LUBBOCK, TX – Texas A&M AgriLife Extension cotton marketing economist Dr. John Robinson says next year’s cotton market will depend heavily on acreage decisions shaped by relative crop prices. His analysis points to the corn-to-cotton price ratio as a key driver, with higher ratios generally reducing cotton planting.
As of early August, December 2026 corn futures were trading near $4.50 while December 2026 cotton stood around 69 cents per pound. That ratio of 6.5 suggests U.S. growers could plant between 10 and 10.5 million acres of cotton. Using historical averages for abandonment and yield, Robinson projects a crop of roughly 14.3 million bales in 2026, combined with carry-in supplies to total 17.9 million bales. With expected use at 14.2 million bales, ending stocks would remain near 4 million bales — a neutral outcome for prices.

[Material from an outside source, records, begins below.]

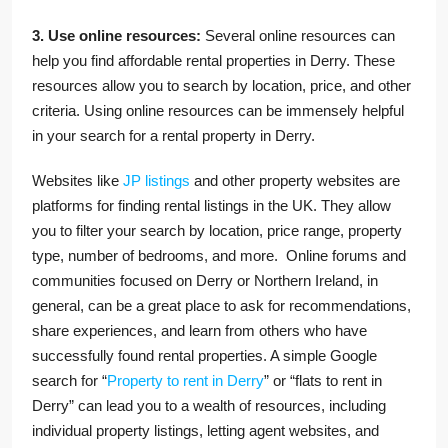
3. Use online resources:
Several online resources can
help you find affordable rental properties in Derry. These
resources allow you to search by location, price, and other
criteria. Using online resources can be immensely helpful
in your search for a rental property in Derry.
Websites like
JP listings
and other property websites are
platforms for finding rental listings in the UK. They allow
you to filter your search by location, price range, property
type, number of bedrooms, and more. Online forums and
communities focused on Derry or Northern Ireland, in
general, can be a great place to ask for recommendations,
share experiences, and learn from others who have
successfully found rental properties. A simple Google
search for “
Property to rent in Derry
” or “flats to rent in
Derry” can lead you to a wealth of resources, including
individual property listings, letting agent websites, and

Robinson cautions that weather and market shifts could alter the outlook. NOAA’s Climate Prediction Center indicates equal chances of ENSO-neutral or La Niña conditions this winter, the latter bringing more dryness and potentially higher abandonment. He also notes that survey data — beginning with the Beltwide Conference in January and continuing with USDA reports through June — will replace price-ratio projections as the primary acreage indicators.